Майкл находится в главном отсеке, где на больных младенцев льется яркий свет, а медсестра бегает, торопливо запихав шариковую ручку в пучок на голове, и выполняет расчеты прямо на тыльной стороне руки. Майкл подключен ко всем вообразимым аппаратам, и большие, пыхтящие, сложные машины полностью окружили его. Он как маленькая точка, как атом в центре молекулы из учебника по химии. Майкл – глубоко недоношеный: его легкие еще не производят достаточного количества сурфактанта, кишечник еще не усваивает пищу должным образом, рефлексы не сформированы, он не может сосать грудь, его мозг не контролирует температуру. У него сильнейшее кровоизлияние в мозг. У него еще и ретинопатия недоношенных, заболевание, из-за которого ослеп Стиви Уандер. Когда я впервые встречаюсь с Майклом, замечаю узнаваемый пушок, как у подростков, страдающих анорексией, как у Оливии. Его кожа почти полностью прозрачная, а вся его ступня размером с ноготь моего большого пальца. Он постоянно хмурится, что делает его похожим на сварливого старика, и от него пахнет йогуртом.

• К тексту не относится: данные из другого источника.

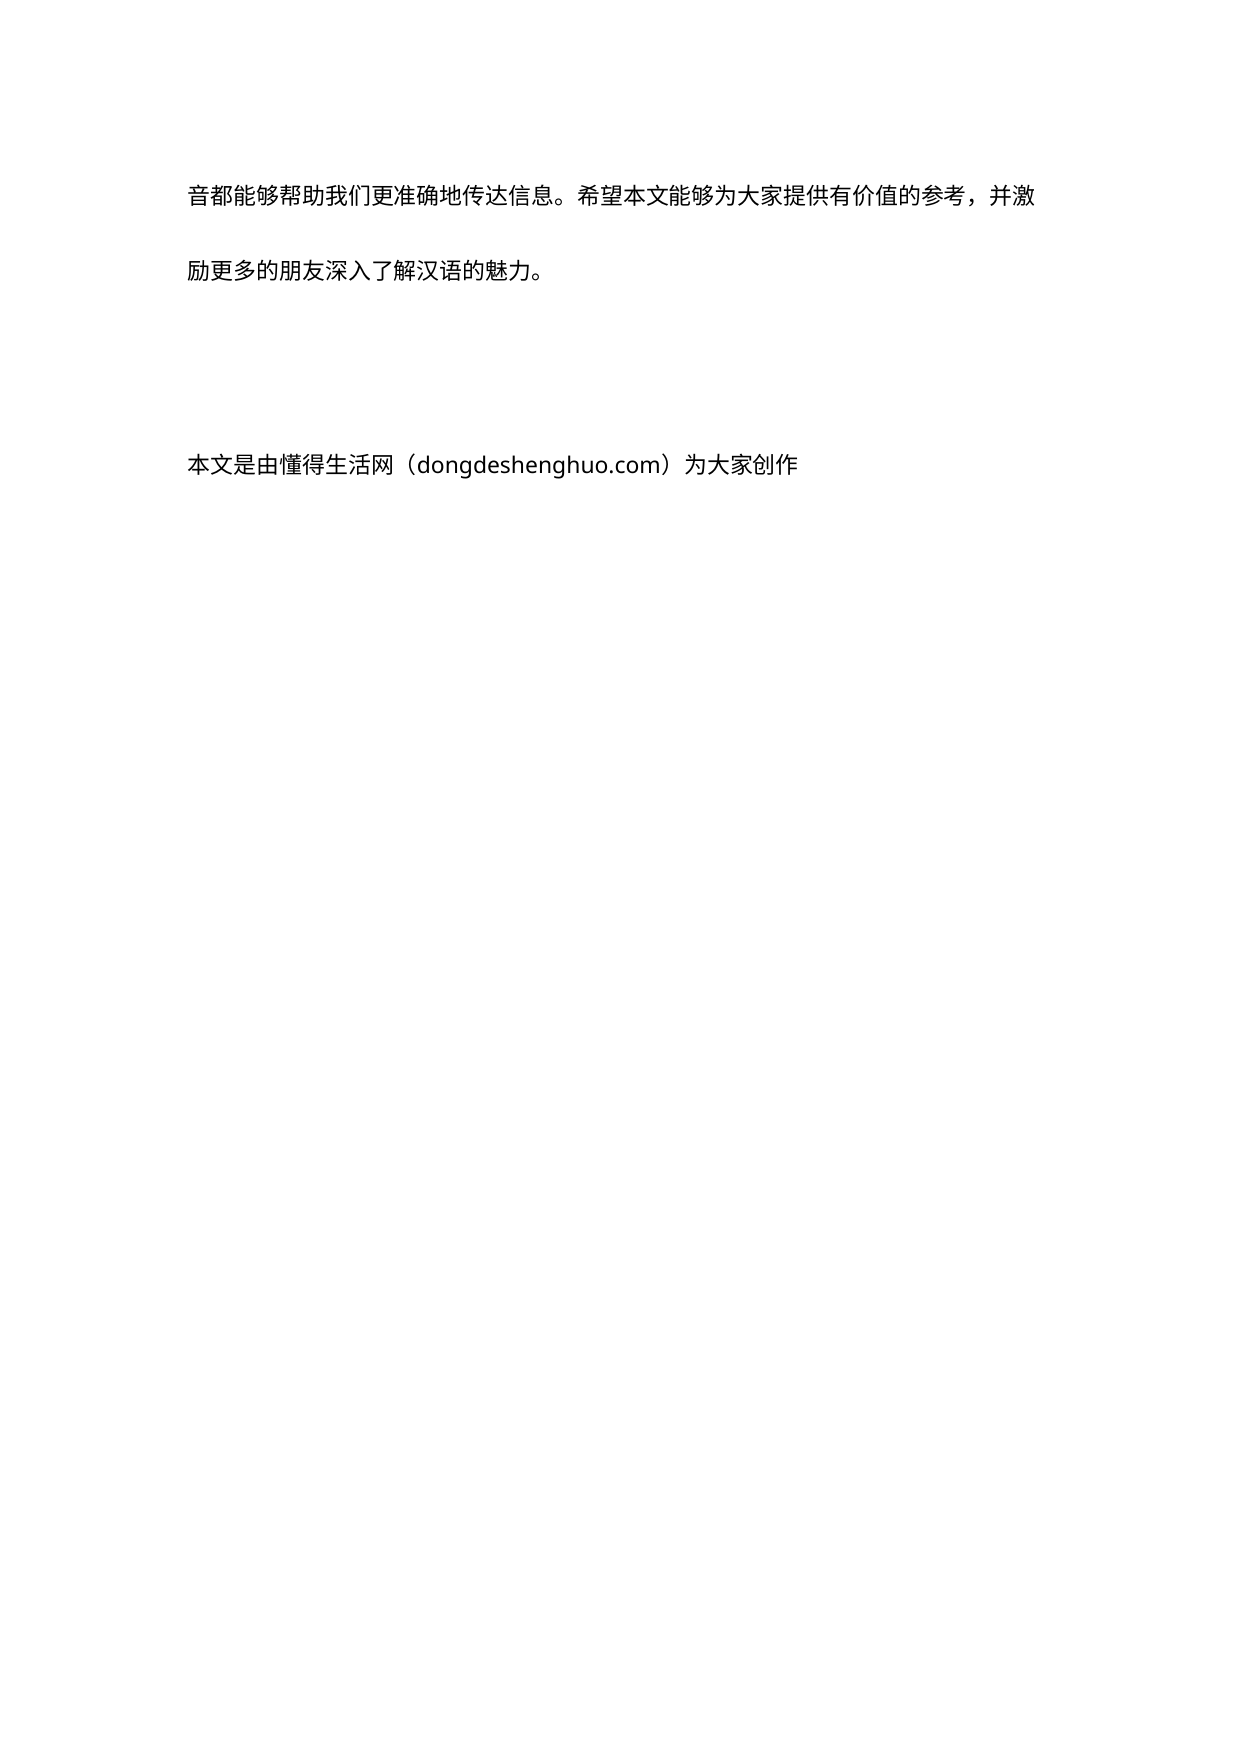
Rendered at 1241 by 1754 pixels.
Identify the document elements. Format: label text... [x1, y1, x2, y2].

text 本文是由懂得生活网（dongdeshenghuo.com）为大家创作 [187, 431, 1053, 496]
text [187, 162, 1053, 302]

– Майкл размером с полпачки сахара, но он такой сильный и столько раз избегал смерти, что мы называем его «мышью с девятью жизнями».
При сдаче смены медсестра написала «Могучий мышонок» на его доске.
– У нас не должно быть любимчиков, – говорит она, будто о собственных детях, – но мне он нравится.
Коллега рассказывает о его короткой трехдневной жизни. На его долю уже пришлось больше, чем большинству из нас когда-либо придется пережить: у Майкла был худший старт, какой только можно себе представить. Малыш был рожден наркозависимой от кокаина и героина, и у него сразу проявились признаки фетального алкогольного синдрома: характерные черты лица и слишком маленькая окружность головы, так называемая микроцефалия. Как и у всех младенцев в отделении интенсивной терапии, его история началась раньше, чем он сам. Некоторые дети рождаются с такими мизерными шансами на выздоровление, и все же сестринское дело научило меня, что всегда есть надежда. Прозвище Майкла «Могучий мышонок» говорит само за себя – у него может хватить воли к жизни, чтобы стать одним из немногих счастливчиков.